DATASET RECORDS:
§

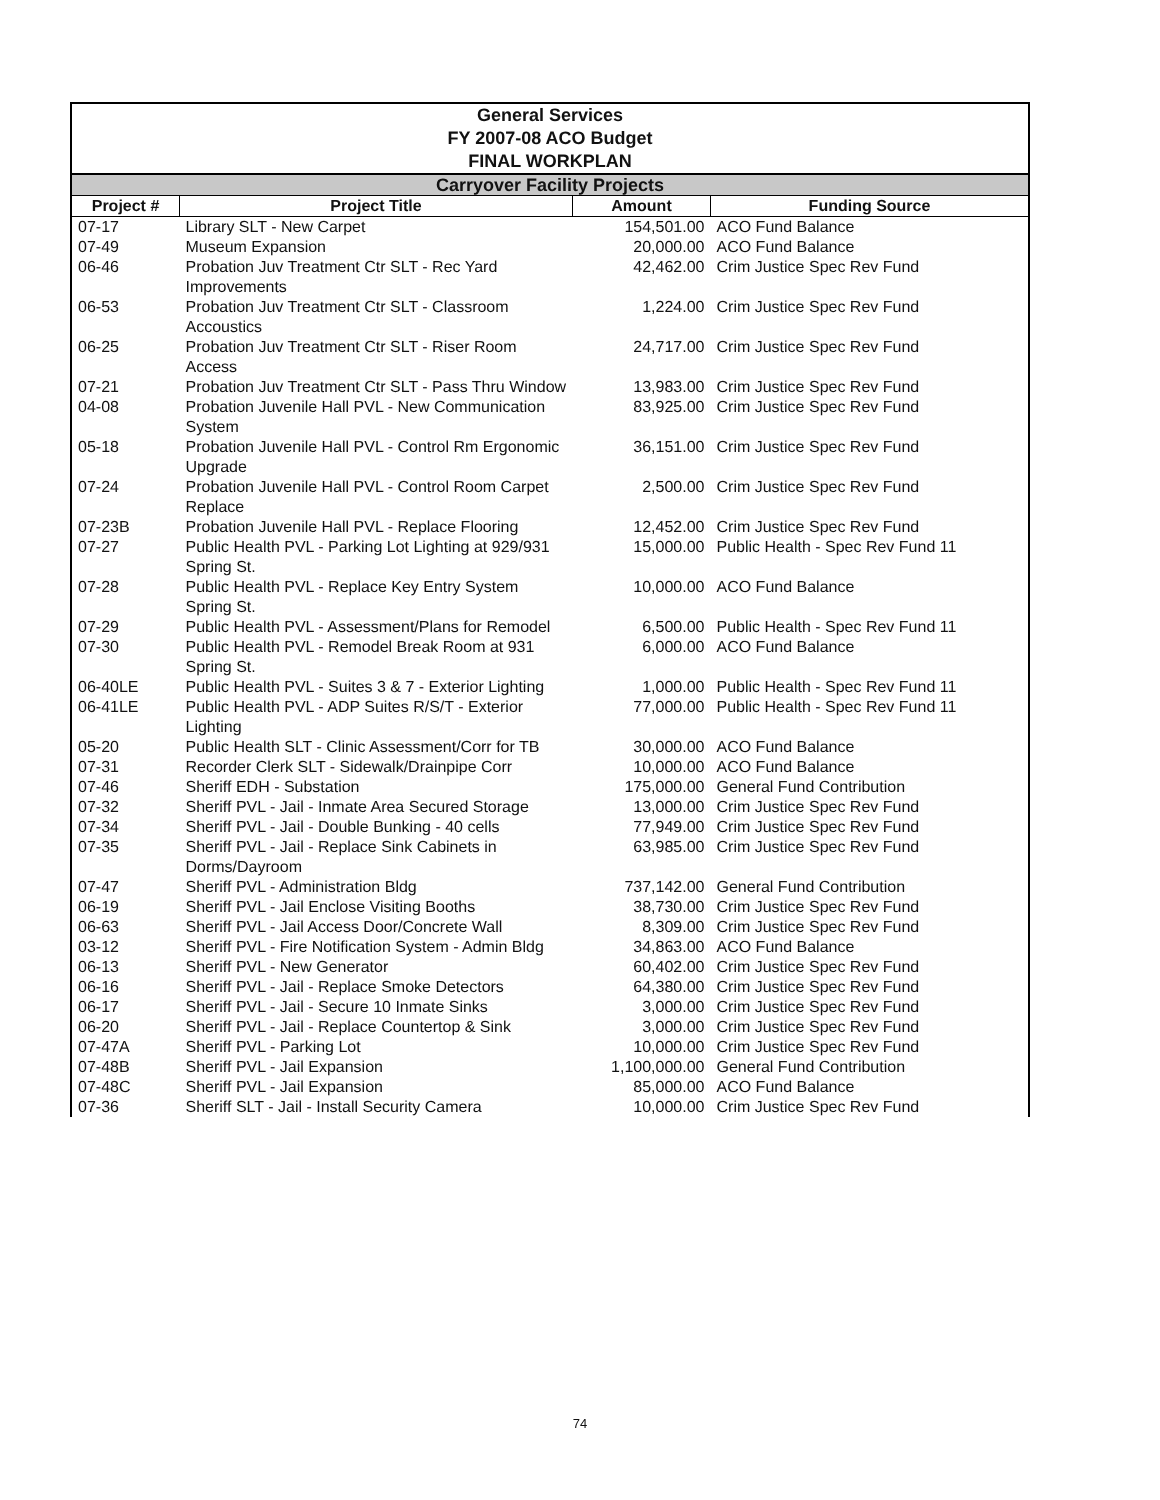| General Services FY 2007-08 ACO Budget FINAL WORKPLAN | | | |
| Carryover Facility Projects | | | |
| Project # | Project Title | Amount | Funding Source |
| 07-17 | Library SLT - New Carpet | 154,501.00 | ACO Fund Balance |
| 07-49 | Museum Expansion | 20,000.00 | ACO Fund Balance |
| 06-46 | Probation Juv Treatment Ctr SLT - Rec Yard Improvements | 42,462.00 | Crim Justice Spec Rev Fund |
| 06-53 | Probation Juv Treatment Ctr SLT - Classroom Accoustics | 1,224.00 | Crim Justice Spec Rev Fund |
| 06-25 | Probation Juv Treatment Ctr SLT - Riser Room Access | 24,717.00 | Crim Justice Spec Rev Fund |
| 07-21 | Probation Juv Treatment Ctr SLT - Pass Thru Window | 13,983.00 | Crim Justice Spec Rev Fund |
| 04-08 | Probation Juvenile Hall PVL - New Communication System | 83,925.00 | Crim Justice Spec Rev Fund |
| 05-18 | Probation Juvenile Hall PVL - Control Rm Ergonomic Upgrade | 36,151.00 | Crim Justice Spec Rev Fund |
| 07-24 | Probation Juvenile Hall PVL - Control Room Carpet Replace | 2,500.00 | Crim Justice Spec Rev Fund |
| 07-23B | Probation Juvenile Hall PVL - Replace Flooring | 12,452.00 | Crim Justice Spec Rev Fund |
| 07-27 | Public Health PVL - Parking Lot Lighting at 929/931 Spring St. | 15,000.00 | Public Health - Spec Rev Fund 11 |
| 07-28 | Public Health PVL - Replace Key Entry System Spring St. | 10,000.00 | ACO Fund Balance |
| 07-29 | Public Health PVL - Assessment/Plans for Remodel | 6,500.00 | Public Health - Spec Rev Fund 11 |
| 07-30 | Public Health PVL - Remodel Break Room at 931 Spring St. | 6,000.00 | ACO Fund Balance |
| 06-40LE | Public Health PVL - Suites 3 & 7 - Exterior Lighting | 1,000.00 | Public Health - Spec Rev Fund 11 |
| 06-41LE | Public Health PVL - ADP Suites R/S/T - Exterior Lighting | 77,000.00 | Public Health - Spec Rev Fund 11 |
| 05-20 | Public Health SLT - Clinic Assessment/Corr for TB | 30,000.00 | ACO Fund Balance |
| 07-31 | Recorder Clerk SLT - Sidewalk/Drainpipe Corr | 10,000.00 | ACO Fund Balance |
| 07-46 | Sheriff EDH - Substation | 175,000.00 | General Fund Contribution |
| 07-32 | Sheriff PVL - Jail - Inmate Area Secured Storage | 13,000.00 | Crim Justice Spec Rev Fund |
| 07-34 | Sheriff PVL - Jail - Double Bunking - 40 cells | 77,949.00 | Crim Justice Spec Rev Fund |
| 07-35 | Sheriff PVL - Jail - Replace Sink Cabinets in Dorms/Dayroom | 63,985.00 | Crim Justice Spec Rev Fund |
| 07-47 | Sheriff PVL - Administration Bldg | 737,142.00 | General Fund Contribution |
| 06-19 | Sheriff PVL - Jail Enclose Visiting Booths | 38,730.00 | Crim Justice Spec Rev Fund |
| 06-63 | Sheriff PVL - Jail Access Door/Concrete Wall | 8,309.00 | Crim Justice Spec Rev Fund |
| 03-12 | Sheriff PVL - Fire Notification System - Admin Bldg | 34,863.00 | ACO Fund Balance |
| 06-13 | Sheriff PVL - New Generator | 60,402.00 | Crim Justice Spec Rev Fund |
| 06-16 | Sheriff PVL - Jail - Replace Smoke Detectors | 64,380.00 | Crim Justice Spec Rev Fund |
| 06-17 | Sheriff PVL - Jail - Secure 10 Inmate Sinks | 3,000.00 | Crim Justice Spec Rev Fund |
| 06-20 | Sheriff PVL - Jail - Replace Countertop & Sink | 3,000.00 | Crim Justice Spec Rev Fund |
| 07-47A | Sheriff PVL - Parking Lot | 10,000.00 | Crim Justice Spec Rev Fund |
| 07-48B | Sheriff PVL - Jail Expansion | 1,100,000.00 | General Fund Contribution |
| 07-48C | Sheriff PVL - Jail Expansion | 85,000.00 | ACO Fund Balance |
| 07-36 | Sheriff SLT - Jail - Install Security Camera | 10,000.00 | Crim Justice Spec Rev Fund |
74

§

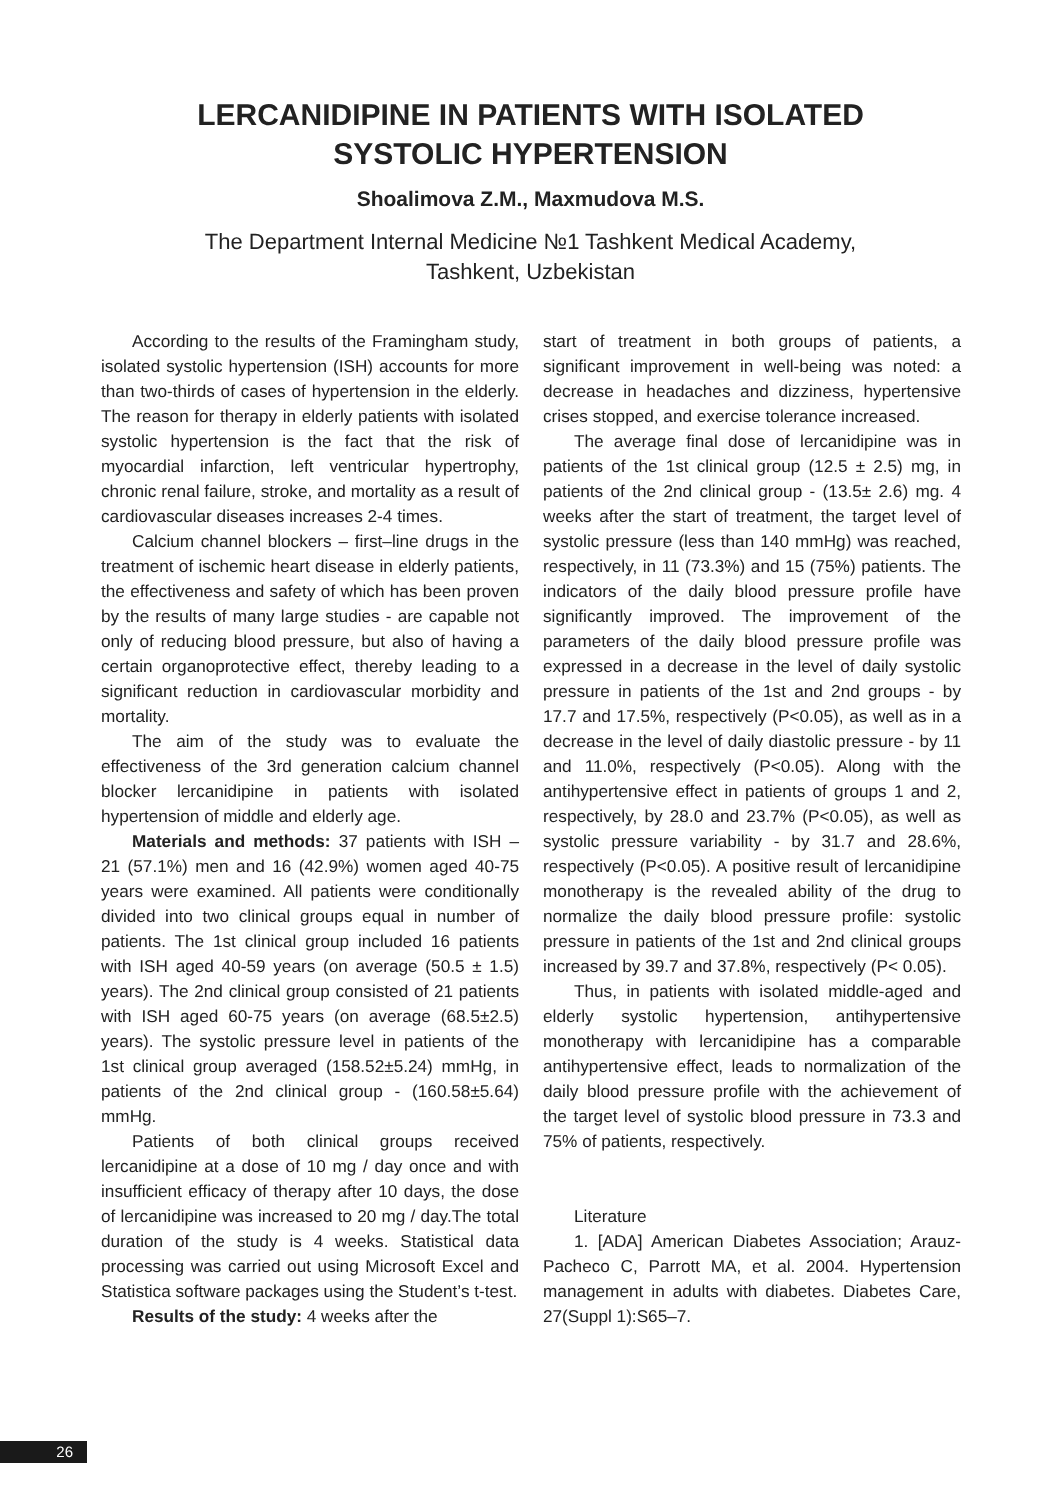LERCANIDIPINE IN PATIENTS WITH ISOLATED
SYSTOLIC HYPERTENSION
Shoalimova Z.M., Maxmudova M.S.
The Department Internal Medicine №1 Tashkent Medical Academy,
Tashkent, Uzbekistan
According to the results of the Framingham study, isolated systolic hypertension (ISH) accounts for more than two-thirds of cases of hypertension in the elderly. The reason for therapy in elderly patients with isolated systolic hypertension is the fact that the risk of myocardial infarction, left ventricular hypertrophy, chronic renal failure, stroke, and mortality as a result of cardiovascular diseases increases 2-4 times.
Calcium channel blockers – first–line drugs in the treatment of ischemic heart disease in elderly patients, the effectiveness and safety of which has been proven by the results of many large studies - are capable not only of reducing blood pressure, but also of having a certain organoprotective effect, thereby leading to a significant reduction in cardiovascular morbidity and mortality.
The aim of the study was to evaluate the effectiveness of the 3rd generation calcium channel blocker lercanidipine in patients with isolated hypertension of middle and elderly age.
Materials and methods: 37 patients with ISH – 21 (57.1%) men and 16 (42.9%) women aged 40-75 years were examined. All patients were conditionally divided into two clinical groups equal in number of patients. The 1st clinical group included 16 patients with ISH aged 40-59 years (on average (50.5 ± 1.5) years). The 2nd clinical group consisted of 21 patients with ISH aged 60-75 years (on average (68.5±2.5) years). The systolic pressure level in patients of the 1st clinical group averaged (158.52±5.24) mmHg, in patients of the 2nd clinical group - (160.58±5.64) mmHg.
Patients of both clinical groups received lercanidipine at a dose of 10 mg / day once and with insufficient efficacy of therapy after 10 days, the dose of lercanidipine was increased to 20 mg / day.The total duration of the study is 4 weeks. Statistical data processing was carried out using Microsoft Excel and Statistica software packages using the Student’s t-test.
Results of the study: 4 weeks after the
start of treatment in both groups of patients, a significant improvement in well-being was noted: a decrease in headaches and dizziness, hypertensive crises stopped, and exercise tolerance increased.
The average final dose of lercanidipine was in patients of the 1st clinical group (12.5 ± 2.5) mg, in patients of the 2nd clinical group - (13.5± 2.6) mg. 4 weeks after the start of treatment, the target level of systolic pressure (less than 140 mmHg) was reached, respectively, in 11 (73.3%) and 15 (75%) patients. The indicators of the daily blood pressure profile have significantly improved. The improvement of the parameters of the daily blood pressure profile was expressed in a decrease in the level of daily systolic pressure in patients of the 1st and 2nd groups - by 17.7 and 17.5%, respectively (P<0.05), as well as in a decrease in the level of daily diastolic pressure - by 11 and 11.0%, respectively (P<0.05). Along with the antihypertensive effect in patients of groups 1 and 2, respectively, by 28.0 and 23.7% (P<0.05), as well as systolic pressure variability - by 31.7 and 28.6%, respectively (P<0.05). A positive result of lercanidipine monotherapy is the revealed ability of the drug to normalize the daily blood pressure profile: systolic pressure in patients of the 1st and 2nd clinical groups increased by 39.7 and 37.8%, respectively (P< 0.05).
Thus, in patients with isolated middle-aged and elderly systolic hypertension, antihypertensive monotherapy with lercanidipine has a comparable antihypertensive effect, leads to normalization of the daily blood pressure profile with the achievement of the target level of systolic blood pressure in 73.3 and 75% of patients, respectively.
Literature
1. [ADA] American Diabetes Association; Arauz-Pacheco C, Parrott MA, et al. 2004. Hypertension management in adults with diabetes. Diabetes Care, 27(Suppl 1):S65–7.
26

§

EXERCISE DESCRIPTION:
Set down again, word for word, the stretch of records from the line with "737,142.00 | General Fund Contribution |" to the line with "06-17 | Sheriff", both of those lines included.

FINISHED EXERCISE:
| 07-47 | Sheriff PVL - Administration Bldg | 737,142.00 | General Fund Contribution |
| 06-19 | Sheriff PVL - Jail Enclose Visiting Booths | 38,730.00 | Crim Justice Spec Rev Fund |
| 06-63 | Sheriff PVL - Jail Access Door/Concrete Wall | 8,309.00 | Crim Justice Spec Rev Fund |
| 03-12 | Sheriff PVL - Fire Notification System - Admin Bldg | 34,863.00 | ACO Fund Balance |
| 06-13 | Sheriff PVL - New Generator | 60,402.00 | Crim Justice Spec Rev Fund |
| 06-16 | Sheriff PVL - Jail - Replace Smoke Detectors | 64,380.00 | Crim Justice Spec Rev Fund |
| 06-17 | Sheriff PVL - Jail - Secure 10 Inmate Sinks | 3,000.00 | Crim Justice Spec Rev Fund |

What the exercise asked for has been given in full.